Providing solar lighting programs reduces negative health impacts, according to a report by Spectrum toward people-centered energy systems, while integrating clean cooking strategies with electricity access provision could be a way to improve energy access while empowering women. This could have the added benefit reducing intra-household conflict and improving communal resources.

What happens next?

The session provided frank discussion, with the debate often coming back to the question of being able to provide baseload power versus flexibility of the power source. It was noted that distributed energy resources have the advantage of displacing the need for long transmission lines and could actually improve the distribution of electricity in smaller networks, reaching further flung communities. Some issues remained unresolved, such as inter-regional security and power trade concerns, as well as the role of other sources of energy, like biofuels.

Missing from the conversation, too, was the role of institutions and good governance to achieve common goals.
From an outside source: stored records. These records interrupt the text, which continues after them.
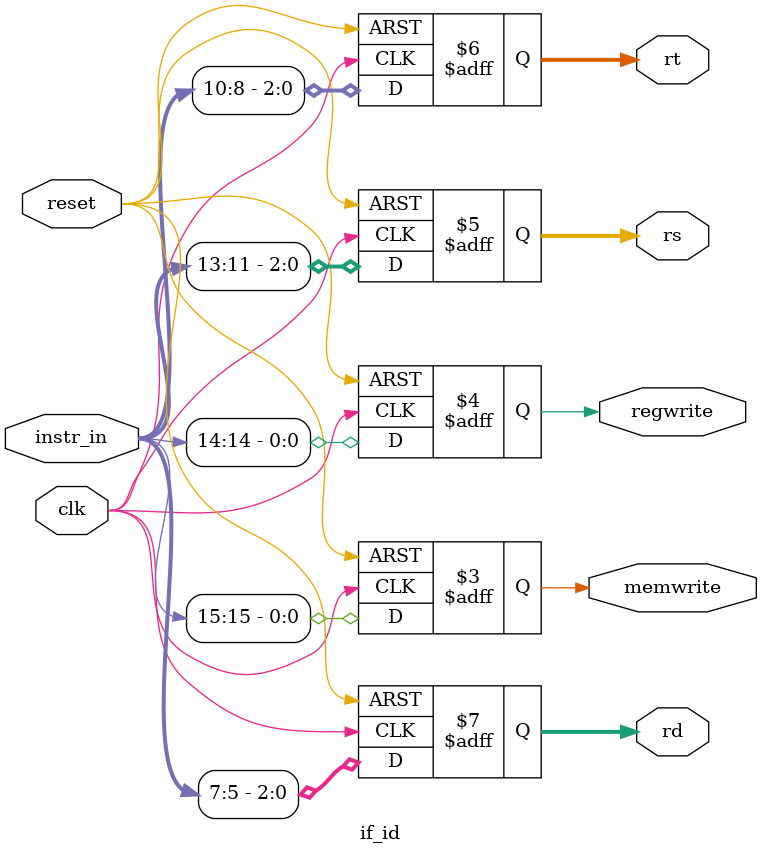
<source format=v>
`timescale 1ns / 1ps

// ===============================
// Instruction Fetch (IF) Stage
// ===============================
`define PIPE_REG_ADDR_WIDTH 3

module if_id (
	input [31:0]								instr_in,
	
	output reg									memwrite,	
	output reg									regwrite,
	output reg [`PIPE_REG_ADDR_WIDTH - 1:0]	rs,
	output reg [`PIPE_REG_ADDR_WIDTH - 1:0]	rt,
	output reg [`PIPE_REG_ADDR_WIDTH - 1:0]	rd,							

   input 										clk,
   input 										reset
);

	always @ (posedge clk, negedge reset)
	begin
		if (reset == 1'b0)
		begin
			memwrite = 1'b0;
			regwrite = 1'b0;
			rs = 3'b000;
			rt = 3'b000;
			rd = 3'b000;
		end
		else
		begin
			memwrite = instr_in[15];
			regwrite = instr_in[14];
			rs = instr_in[13:11];
			rt = instr_in[10:8];
			rd = instr_in[7:5];
		end
	end
		
endmodule

</source>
Despite the attractiveness of solar and mini-hydro technologies, identifying models for implementing, managing and scaling such initiatives will be critical. This left a giant gap in the conversation to extend forward in future research.

We have called on practitioners, academics, and civil society organizations to collaborate on a book that will lay out an integrated path forward to reduce conflicts in energy decision making, increase participatory decision-making processes, and encourage civil society engagement in infrastructure planning. The book will synthesize past insights from cases in South Sudan, Bangladesh, and the Balkans. There is no simple solution, but by considering a combination of energy options and being inclusive, there may be a peaceful and electrified Myanmar on the horizon.


The intersection of conflict, development and natural resource management is only growing across the globe. This piece discusses the options to confront the inevitable need to electrify Myanmar, where I was shocked to hear that only two thirds of the population has access to electricity. Noah asks some very good questions to a group of people from diverse sectors: Can we decentralize power-generation? Move it to community-managed systems, like solar-panels and mini-dams?
Involving local voices, especially in Myanmar, is necessary yet seldom done (please correct me if I'm wrong). With this presumption, I was shocked to hear that the Myitsone project was halted, seemingly with the interests of local people in mind.
I will be very curious to see if there are any voices or experiences on how to begin implementation of such small-scale energy resources. Surely there are some existing models of how this has worked in other regions, and while it’s likely to have many differences in context, it will indeed be an interesting place to start. I think that anyone working in development in Myanmar, not limited to those in the energy sector, will benefit from reading a book like this as conflict is impeding development in every sector in this country.